═══ DATA EXCERPTS ═══

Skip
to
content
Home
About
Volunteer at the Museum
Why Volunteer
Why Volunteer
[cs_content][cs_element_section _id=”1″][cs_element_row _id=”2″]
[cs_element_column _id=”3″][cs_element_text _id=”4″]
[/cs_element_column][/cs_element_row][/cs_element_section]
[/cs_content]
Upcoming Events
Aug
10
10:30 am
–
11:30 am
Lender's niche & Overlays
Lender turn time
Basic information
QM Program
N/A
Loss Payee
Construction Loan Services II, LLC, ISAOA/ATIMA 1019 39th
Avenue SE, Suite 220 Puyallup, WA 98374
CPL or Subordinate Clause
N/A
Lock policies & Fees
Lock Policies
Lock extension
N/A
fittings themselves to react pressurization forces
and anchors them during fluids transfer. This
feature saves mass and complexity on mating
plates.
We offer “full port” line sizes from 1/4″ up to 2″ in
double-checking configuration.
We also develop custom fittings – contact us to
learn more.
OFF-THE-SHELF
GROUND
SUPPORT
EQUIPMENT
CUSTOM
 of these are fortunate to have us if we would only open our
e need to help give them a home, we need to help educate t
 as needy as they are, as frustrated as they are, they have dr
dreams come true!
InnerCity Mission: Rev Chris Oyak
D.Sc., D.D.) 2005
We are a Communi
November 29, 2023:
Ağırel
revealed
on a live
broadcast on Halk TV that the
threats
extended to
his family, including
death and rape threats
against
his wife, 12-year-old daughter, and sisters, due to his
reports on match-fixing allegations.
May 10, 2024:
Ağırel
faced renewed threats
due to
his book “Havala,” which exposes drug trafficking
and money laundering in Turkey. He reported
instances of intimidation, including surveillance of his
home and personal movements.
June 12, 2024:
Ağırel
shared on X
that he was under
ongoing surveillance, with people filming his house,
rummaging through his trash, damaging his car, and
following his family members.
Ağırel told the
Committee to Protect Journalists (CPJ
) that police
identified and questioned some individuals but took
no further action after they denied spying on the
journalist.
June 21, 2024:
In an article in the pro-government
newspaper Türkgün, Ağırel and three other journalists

═══
═══ DATA EXCERPTS ═══

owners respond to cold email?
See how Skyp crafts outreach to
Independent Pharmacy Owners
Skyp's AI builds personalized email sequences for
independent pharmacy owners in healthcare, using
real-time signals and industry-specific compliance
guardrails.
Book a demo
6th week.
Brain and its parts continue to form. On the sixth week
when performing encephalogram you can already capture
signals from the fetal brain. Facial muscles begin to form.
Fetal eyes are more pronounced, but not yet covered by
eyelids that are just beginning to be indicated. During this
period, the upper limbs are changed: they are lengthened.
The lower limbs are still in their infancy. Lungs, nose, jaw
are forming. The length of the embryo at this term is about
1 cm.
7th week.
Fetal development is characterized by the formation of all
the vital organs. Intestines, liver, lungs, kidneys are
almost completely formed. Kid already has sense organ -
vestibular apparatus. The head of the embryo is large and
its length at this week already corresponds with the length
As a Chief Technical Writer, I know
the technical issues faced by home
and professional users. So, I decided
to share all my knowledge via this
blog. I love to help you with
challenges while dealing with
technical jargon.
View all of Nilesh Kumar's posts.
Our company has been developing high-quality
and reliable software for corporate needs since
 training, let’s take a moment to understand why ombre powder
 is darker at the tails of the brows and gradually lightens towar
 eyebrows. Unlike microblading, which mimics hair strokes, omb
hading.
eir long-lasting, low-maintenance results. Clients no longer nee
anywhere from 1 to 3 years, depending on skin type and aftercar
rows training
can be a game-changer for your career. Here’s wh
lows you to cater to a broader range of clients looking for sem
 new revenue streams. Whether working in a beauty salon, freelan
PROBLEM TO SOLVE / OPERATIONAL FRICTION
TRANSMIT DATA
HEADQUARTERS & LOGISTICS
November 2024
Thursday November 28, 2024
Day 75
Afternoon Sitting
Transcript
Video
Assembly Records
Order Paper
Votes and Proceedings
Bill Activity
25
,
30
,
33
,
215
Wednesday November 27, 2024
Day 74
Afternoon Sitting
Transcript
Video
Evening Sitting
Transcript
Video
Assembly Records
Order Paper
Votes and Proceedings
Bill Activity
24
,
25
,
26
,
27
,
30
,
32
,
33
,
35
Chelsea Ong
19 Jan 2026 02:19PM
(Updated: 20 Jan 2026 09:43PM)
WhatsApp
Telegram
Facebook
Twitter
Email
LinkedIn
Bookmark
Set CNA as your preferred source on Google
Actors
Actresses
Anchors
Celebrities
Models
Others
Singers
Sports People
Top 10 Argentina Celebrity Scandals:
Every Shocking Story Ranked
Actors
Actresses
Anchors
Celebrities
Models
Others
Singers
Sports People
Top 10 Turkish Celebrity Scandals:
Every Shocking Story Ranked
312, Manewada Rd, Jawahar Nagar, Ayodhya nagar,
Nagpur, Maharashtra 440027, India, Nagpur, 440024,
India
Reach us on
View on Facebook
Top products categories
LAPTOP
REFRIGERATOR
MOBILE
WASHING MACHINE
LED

═══
═══ DATA EXCERPTS ═══

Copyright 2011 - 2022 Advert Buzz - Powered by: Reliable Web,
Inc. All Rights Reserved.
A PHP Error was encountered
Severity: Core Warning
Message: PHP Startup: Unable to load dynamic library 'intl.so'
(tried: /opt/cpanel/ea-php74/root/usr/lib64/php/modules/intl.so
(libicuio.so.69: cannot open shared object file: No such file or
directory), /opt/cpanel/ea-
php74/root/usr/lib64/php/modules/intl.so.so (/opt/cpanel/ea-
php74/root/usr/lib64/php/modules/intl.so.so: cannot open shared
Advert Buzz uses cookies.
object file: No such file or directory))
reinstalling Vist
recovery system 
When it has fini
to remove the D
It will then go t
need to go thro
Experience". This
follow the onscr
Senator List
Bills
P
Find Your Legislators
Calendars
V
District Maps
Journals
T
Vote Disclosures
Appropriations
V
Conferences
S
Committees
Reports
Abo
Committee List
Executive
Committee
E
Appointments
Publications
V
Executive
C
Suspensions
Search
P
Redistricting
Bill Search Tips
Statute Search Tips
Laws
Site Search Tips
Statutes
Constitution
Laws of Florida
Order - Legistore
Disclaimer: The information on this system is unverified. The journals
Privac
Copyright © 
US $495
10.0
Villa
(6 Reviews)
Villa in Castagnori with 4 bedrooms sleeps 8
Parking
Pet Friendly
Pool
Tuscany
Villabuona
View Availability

═══

### [YOUR ASSIGNMENT]
Out of the records, collect only those lines that contain the string "information".

### [RESULT FOR THIS EXERCISE]
Basic information
Disclaimer: The information on this system is unverified. The journals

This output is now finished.